■ Directive 1
Transcribe part of the passage on Heaven's Gate, starting at the words "At first, the" and stopping after the words "live in a cult.".

[start Excerpted passage]

On March 26, 1997, as the comet
Hale-Bopp reached its nearest
point in orbit, 39 members of
a new age religious movement
known as Heaven’s Gate downed
a mixture of phenobarbital, apple
sauce and vodka, and lay down
to die in the hopes of ascending
to their conception of paradise:
“The Evolutionary Level Above
Human (TELAH).” A day later, all
39 bodies, covered in shrouds and
clothed in black shirts, sweatpants
and Nike Decades were discovered
in a 7,000 square-foot Rancho Santa
Fe mansion. And a day after that,
the press went into a frenzy.
Much of it was sensationalized.
Time’s magazine’s March 1997
issue featured a grainy, harrowing
photo of a wide-eyed Marshall
Applewhite — the group’s leader
— on its cover with the ominous
headline “Inside The Web of
Death.” People magazine detailed,
also on its cover, “Personal Stories
From Heaven’s Gate: BEFORE
THE CULT.” Elsewhere, coverage
was much more measured and
pragmatic. The front page of the
Washington Post, published a day
after the incident in Rancho Santa
Fe, read “AT LEAST 39 FOUND IN
APPARENT MASS SUICIDE” and
the following day, the New York
Times deployed the subheading
“Death in a cult.”
Amid the attempts to make
sense of the calamity, there was
one thing that everyone could agree
on: Whatever Heaven’s Gate was,
whatever belief had pushed those
individuals to suicide, whatever
“mind control” Applewhite had
implemented, it was a cult. Nobody
disputed it and no paper challenged
it because only a cult would ever
drive its believers to suicide.
But what that word — cult
— means is highly subjective
and often not very clear. In fact,
there are at least two people who
would still disagree that Heaven’s
Gate was a cult — and they still
consider
themselves
members,
even continuing to run the group’s
website in order to keep their
message alive. So a few weeks
ago, I decided to email them.
They responded quickly and in a
matter-of-fact tone reminiscent of
something sent from a PR company
— and they answered any questions
I had. I asked them the basics. What
drew them to their faith? What was
life like in the group? Had their
faith been at all shaken in the years
since 1997? And did they ever feel
sadness at being removed from the
other members of their group? They
answered with a numbered list
— four terse bullet points reading
exactly:
“1: We went to a meeting that Ti
and Do held at Waldport Oregon
in 1975. We listened to them and
joined immediately.
2: We went on the road with them
and lived in campground situations
while learning of the Next Level.
3: Since 1997 our understanding
has remained the same. There are
no doubts.
4: We do not feel separated from
them.”
At first, the shock factor of
a response floored me, but as I
continued a dialogue with them, I
realized that we were speaking with

different understandings of what
Heaven’s Gate was. When I asked
them questions about Heaven’s
Gate, I was asking questions about
what it was like to live in a cult.
But when they responded, they
were talking about a way of life —
their way of life — as fact. Take, for
example, how they later described
TELAH:
“There is no spirituality of any
kind. Think of it as NASA, not silly
nobodies angels.”
When they speak about the
doctrines of Heaven’s Gate, it isn’t a
matter of faith or belief. It’s a matter
of what is. In their minds, they
aren’t in a cult, because they aren’t
spiritual. They don’t believe, they
know.

[end Excerpted passage]
[start Dataset]

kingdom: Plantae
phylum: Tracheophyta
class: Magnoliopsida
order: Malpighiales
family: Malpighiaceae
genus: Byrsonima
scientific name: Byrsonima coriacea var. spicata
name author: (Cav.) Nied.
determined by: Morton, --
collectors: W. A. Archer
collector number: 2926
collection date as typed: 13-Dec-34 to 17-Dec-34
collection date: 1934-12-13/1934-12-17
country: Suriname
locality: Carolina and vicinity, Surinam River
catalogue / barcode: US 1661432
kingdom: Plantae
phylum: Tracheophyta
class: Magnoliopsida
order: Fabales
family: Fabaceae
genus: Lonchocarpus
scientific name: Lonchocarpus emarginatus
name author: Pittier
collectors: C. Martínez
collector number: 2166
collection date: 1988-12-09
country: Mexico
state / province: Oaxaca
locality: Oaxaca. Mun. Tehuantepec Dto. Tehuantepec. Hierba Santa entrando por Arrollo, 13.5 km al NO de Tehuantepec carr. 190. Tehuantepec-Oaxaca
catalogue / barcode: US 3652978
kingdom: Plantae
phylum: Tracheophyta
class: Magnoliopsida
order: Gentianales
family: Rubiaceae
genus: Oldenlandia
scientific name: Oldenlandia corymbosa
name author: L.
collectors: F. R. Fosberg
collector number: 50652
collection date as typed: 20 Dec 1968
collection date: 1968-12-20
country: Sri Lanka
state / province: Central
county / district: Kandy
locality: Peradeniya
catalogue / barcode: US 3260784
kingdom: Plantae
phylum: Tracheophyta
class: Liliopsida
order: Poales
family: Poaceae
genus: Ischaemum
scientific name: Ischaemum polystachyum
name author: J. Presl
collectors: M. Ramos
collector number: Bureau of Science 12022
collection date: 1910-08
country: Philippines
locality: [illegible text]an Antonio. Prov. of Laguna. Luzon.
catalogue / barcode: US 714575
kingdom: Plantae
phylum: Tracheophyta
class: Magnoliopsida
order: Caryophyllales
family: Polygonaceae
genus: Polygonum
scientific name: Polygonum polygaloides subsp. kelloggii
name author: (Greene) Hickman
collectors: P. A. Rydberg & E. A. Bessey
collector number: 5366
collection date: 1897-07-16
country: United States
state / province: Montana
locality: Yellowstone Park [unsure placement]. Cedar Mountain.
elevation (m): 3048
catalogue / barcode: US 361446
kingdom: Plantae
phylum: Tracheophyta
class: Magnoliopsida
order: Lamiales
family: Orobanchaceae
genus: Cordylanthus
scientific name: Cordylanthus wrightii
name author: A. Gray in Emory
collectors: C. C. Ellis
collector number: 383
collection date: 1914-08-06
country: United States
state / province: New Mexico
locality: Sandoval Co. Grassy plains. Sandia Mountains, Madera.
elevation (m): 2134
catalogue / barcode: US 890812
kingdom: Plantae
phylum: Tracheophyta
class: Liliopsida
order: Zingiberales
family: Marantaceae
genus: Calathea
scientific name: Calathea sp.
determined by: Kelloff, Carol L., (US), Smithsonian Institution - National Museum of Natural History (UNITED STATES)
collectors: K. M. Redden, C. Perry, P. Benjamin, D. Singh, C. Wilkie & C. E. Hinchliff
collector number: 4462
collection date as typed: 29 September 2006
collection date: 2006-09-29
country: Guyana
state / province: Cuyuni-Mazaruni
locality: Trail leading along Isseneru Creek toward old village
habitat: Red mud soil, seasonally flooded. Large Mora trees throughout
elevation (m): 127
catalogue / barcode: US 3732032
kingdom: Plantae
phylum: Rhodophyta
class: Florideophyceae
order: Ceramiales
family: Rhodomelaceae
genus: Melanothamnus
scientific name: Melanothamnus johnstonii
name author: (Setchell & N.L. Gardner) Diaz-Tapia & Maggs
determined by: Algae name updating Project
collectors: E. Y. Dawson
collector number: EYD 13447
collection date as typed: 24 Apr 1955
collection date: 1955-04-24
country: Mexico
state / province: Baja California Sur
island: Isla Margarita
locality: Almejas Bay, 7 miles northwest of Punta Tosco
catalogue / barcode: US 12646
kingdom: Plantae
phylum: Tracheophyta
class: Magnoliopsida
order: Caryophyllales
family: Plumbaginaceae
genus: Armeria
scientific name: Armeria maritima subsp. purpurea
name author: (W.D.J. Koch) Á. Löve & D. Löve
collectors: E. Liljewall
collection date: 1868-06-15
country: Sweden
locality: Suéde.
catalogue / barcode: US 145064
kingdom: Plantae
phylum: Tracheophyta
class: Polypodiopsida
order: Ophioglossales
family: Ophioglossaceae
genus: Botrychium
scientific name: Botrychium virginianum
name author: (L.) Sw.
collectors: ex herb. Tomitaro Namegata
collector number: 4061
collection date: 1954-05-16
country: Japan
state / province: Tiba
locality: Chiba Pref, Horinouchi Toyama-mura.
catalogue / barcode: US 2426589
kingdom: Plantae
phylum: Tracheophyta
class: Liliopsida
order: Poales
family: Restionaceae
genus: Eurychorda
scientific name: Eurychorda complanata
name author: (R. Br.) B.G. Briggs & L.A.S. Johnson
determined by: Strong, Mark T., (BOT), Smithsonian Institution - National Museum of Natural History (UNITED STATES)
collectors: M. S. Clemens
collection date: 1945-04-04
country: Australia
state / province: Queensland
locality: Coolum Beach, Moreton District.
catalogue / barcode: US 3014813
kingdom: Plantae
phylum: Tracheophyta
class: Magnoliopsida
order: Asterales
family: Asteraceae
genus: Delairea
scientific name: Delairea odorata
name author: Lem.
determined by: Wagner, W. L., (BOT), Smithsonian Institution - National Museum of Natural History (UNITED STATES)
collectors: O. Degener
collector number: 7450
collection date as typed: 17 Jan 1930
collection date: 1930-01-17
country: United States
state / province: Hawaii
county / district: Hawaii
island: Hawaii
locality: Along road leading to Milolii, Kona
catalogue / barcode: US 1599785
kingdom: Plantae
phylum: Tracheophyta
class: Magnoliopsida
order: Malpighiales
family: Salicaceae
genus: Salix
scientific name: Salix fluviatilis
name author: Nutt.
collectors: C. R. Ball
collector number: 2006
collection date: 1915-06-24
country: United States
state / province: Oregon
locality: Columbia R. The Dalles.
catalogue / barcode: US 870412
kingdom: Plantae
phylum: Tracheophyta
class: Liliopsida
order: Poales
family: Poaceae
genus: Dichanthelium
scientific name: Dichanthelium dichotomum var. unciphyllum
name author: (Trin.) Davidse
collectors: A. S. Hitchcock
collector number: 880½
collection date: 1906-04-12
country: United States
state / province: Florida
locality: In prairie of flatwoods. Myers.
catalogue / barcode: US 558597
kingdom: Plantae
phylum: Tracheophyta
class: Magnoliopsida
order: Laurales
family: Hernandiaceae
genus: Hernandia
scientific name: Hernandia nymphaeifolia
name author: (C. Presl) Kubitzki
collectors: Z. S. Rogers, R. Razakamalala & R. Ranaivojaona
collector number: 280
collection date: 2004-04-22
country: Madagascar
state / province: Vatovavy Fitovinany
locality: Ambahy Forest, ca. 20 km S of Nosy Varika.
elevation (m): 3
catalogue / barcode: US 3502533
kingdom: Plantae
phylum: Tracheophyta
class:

[end Dataset]

■ Directive 2
In the listing, rewrite the lines beginning at the line that has "country: Sweden" and stopping after the line that has "island: Hawaii", swapping "locality" for "site" and leaving everything else unchanged. Return only those lines.

■ Output 1
At first, the shock factor of
a response floored me, but as I
continued a dialogue with them, I
realized that we were speaking with

different understandings of what
Heaven’s Gate was. When I asked
them questions about Heaven’s
Gate, I was asking questions about
what it was like to live in a cult.

■ Output 2
country: Sweden
site: Suéde.
catalogue / barcode: US 145064
kingdom: Plantae
phylum: Tracheophyta
class: Polypodiopsida
order: Ophioglossales
family: Ophioglossaceae
genus: Botrychium
scientific name: Botrychium virginianum
name author: (L.) Sw.
collectors: ex herb. Tomitaro Namegata
collector number: 4061
collection date: 1954-05-16
country: Japan
state / province: Tiba
site: Chiba Pref, Horinouchi Toyama-mura.
catalogue / barcode: US 2426589
kingdom: Plantae
phylum: Tracheophyta
class: Liliopsida
order: Poales
family: Restionaceae
genus: Eurychorda
scientific name: Eurychorda complanata
name author: (R. Br.) B.G. Briggs & L.A.S. Johnson
determined by: Strong, Mark T., (BOT), Smithsonian Institution - National Museum of Natural History (UNITED STATES)
collectors: M. S. Clemens
collection date: 1945-04-04
country: Australia
state / province: Queensland
site: Coolum Beach, Moreton District.
catalogue / barcode: US 3014813
kingdom: Plantae
phylum: Tracheophyta
class: Magnoliopsida
order: Asterales
family: Asteraceae
genus: Delairea
scientific name: Delairea odorata
name author: Lem.
determined by: Wagner, W. L., (BOT), Smithsonian Institution - National Museum of Natural History (UNITED STATES)
collectors: O. Degener
collector number: 7450
collection date as typed: 17 Jan 1930
collection date: 1930-01-17
country: United States
state / province: Hawaii
county / district: Hawaii
island: Hawaii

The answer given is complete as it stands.